Voices for Change

The Voices for Change logo on an aerial of Columbia's Morningside Heights campus

Thai Jones, Herbert H. Lehman Curator for American History, Rare Book & Manuscript Library


 In the Archives and the Classroom

My work at Columbia has presented me with two main entry points into the question of Columbia and white supremacy: the archives and the classroom.

Thai Jones,  Herbert H. Lehman Curator for American History, Rare Book & Manuscript Library at Columbia University

For the last seven years I have worked as curator for American History at the Rare Book & Manuscript Library (RBML), the largest archive on campus. I have also taught the History Department’s Columbia University & Slavery seminar on multiple occasions, and remain deeply involved in that project.

In the archives, we have found the historical proof of Columbia’s white supremacist past, including slave-owning presidentsstudents, and faculty members, trustees profiting from enslaved laborracial violence to enforce segregation, and ongoing impositions on neighboring communities. In the classroom, we see how these histories continue to have an impact on our students, who identify deeply with the university while also fighting against racism in their lives and are eager to make Columbia a more diverse and inclusive space. 

At the RBML, we work with students to master the skills of historical research. By showing them the ways that white-supremacist scholars have misused the archives—through implicit biases, selective reading, active erasure, and outright lies­—we can pull back the curtains on the workings of racist scholarship.

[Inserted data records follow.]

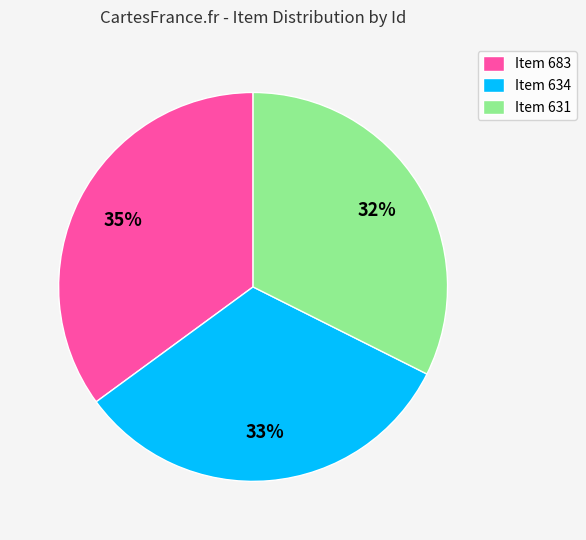

To the nearest percent, what percentage of the pie is Item 683?

35%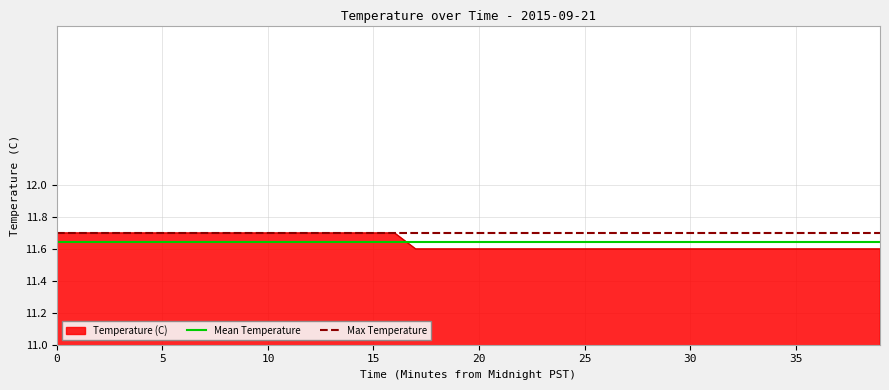

What is the maximum value for Temperature (C)?

11.7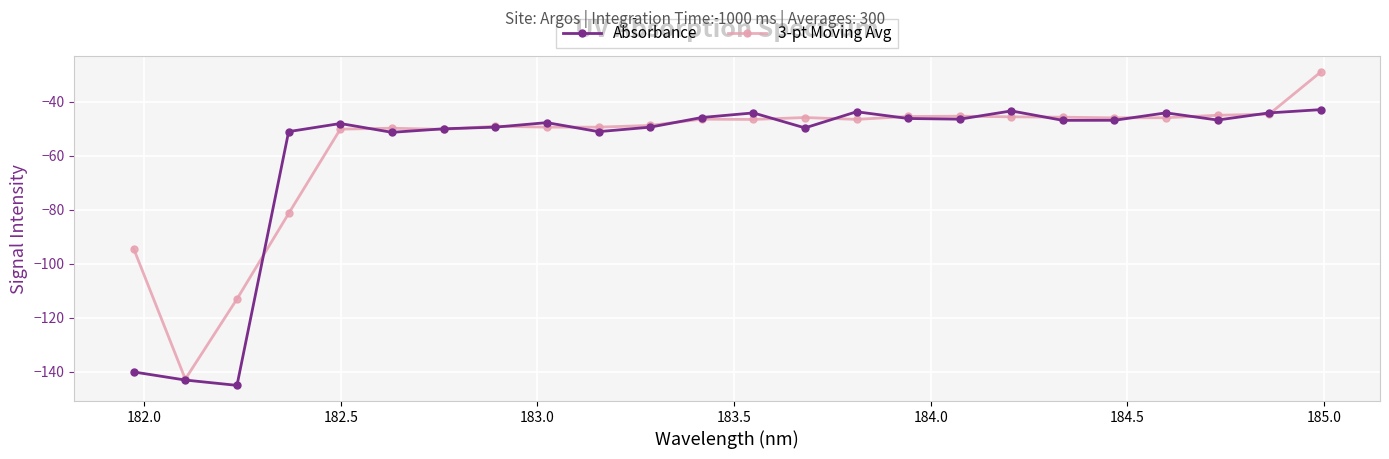

What is the minimum value for 3-pt Moving Avg?

-142.7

Students at the RBML can look at the same archival documents that past historians used; they can see with their own eyes when sentences were taken out of context, how data was manipulated, how unwelcome evidence was ignored. Students who have experienced this first-hand feel empowered in their ability to disprove racist arguments and correct the historical record based on their own research and scholarship.

Almost everything we’ve learned in the Columbia & Slavery project has been discovered through superb student research. And yet the most important outcomes of that initiative are not the specific historical findings, but the cohorts of student researchers who have used these skills to pursue antiracist work in their post-graduation careers.